Tunisian President Kais bin Saied appointed a little-known engineer, Najla Bouden, as prime minister, making her the first female to fill the position in the history of Tunisia. 

Bouden, 63, is also apparently the first woman appointed as head of government in an Arab League nation.

The new prime minister is a university professor specializing in geology and has no political affiliation. She is entering the position at a time when her country is in economic and political turmoil. 

Saied tasked her with making the government’s priority to fight corruption and restore hope to Tunisians.

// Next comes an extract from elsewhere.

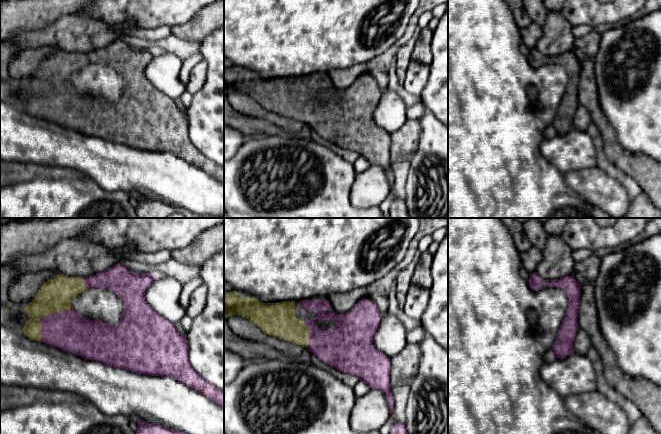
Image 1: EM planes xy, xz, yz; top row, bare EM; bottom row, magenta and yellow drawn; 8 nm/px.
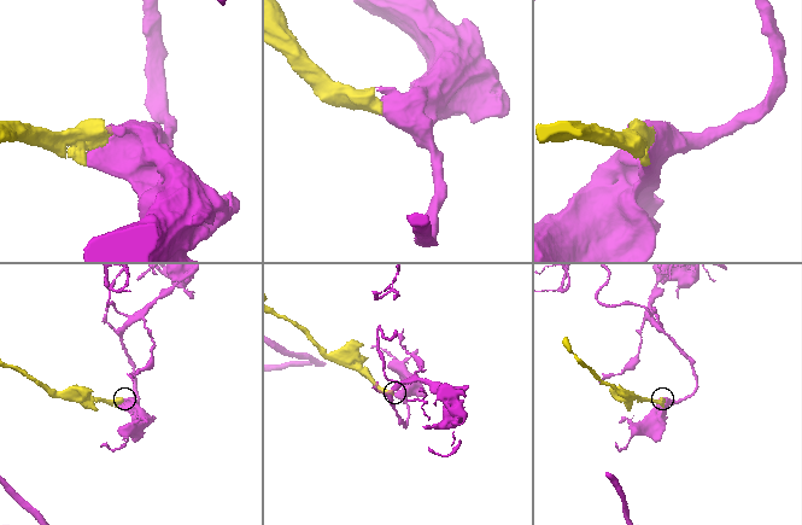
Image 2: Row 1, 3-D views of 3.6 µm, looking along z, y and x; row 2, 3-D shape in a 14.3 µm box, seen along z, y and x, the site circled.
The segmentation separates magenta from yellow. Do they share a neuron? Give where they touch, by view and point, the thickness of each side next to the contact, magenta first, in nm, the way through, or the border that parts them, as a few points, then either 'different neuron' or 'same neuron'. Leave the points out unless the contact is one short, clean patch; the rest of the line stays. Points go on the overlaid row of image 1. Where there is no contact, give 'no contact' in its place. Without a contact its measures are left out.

Tunisian President Kais Saied tasks Najla Bouden Romdhane with forming a new government (Photo: Official Twitter account of the Tunisian Presidency)

This is a first step in recovering Tunisia from the corruption that had characterized the government since before the rule of the Muslim Brotherhood, Saied said. The Tunisian revolution brought the Muslim Brotherhood to power, but since the demands of the revolution were not achieved, the country remained in a state of unrest.

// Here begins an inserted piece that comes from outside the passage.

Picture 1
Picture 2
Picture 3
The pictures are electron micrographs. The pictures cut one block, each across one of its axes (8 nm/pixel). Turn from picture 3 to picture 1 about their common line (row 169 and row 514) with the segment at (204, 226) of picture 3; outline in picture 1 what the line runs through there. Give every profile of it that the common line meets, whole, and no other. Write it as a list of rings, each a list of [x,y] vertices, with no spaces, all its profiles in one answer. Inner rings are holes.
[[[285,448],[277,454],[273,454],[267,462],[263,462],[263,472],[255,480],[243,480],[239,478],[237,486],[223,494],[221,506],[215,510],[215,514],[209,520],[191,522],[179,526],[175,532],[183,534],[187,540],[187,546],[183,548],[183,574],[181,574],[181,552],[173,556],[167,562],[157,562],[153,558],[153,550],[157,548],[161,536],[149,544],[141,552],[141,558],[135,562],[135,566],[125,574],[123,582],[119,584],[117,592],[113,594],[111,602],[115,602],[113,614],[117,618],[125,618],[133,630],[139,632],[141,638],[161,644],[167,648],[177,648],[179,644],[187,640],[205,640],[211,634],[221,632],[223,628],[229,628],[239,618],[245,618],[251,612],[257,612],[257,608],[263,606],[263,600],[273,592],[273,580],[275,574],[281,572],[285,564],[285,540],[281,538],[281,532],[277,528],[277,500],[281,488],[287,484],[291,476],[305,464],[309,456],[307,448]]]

Saied froze the country’s parliament and seized executive powers on July 26, dismissing former Prime Minister Hisham al-Mashishi, who represents the Muslim Brotherhood. Many said that Saied’s actions were illegal.

However, the Tunisian president claimed he acted constitutionally and that he was responding to the demands of Tunisians who wanted a new government.

With this new government, however, Bouden will likely not have much power to yield.

A few days ago, demonstrations were initiated in Tunisia by some parties that were adversely affected by the dismissal of the government, most notably the Muslim Brotherhood. The demonstrators demanded that the Tunisian president reappoint the prime minister democratically so that the Tunisian revolution that erupted in 2011 would not lose what it had achieved.